***** RAW DATA

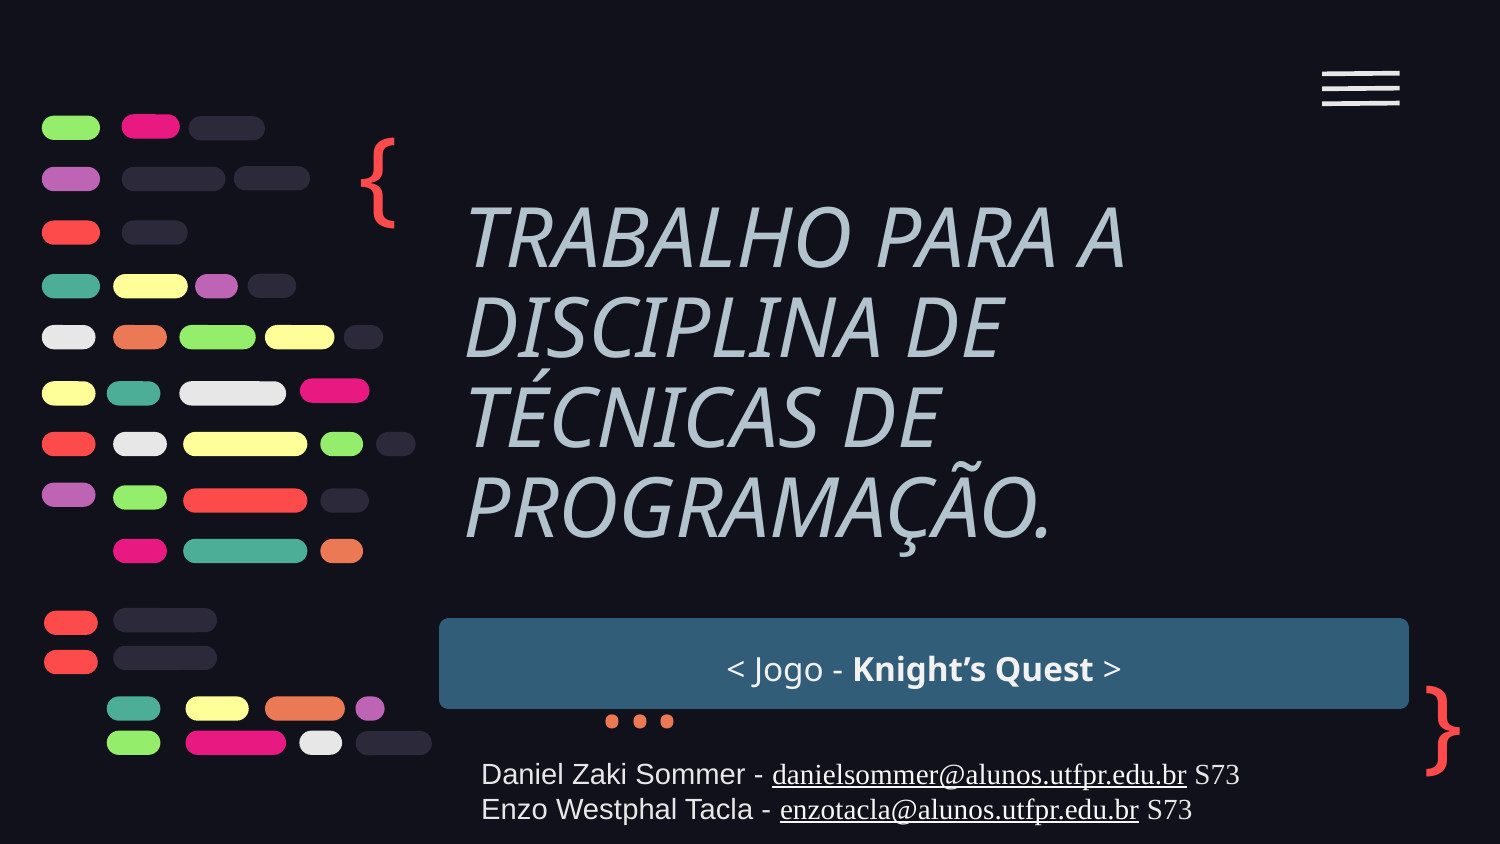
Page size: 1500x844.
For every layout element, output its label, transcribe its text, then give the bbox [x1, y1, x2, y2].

text_box ... [459, 673, 698, 764]
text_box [1321, 72, 1400, 104]
text_box { [343, 93, 460, 237]
text_box } [1408, 656, 1494, 781]
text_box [41, 113, 433, 756]
title TRABALHO PARA A DISCIPLINA DE TÉCNICAS DE PROGRAMAÇÃO. [448, 236, 1400, 571]
text_box Daniel Zaki Sommer - danielsommer@alunos.utfpr.edu.br S73 Enzo Westphal Tacla - enzotacla@alunos.utfpr.edu.br S73 [466, 747, 1256, 833]
subtitle < Jogo - Knight’s Quest > [448, 627, 1400, 700]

**********

→ **WORK ITEM**:
Because pictures are not wanted, give every entry above again exactly without them.

→ **SOLUTION TO THE PROBLEM**:
Page size: 1500x844.
For every layout element, output its label, transcribe its text, then give the bbox [x1, y1, x2, y2].

text_box ... [459, 673, 698, 764]
text_box [1321, 72, 1400, 104]
text_box { [343, 93, 460, 237]
text_box } [1408, 656, 1494, 781]
text_box [41, 113, 433, 756]
title TRABALHO PARA A DISCIPLINA DE TÉCNICAS DE PROGRAMAÇÃO. [448, 236, 1400, 571]
text_box Daniel Zaki Sommer - danielsommer@alunos.utfpr.edu.br S73 Enzo Westphal Tacla - enzotacla@alunos.utfpr.edu.br S73 [466, 747, 1256, 833]
subtitle < Jogo - Knight’s Quest > [448, 627, 1400, 700]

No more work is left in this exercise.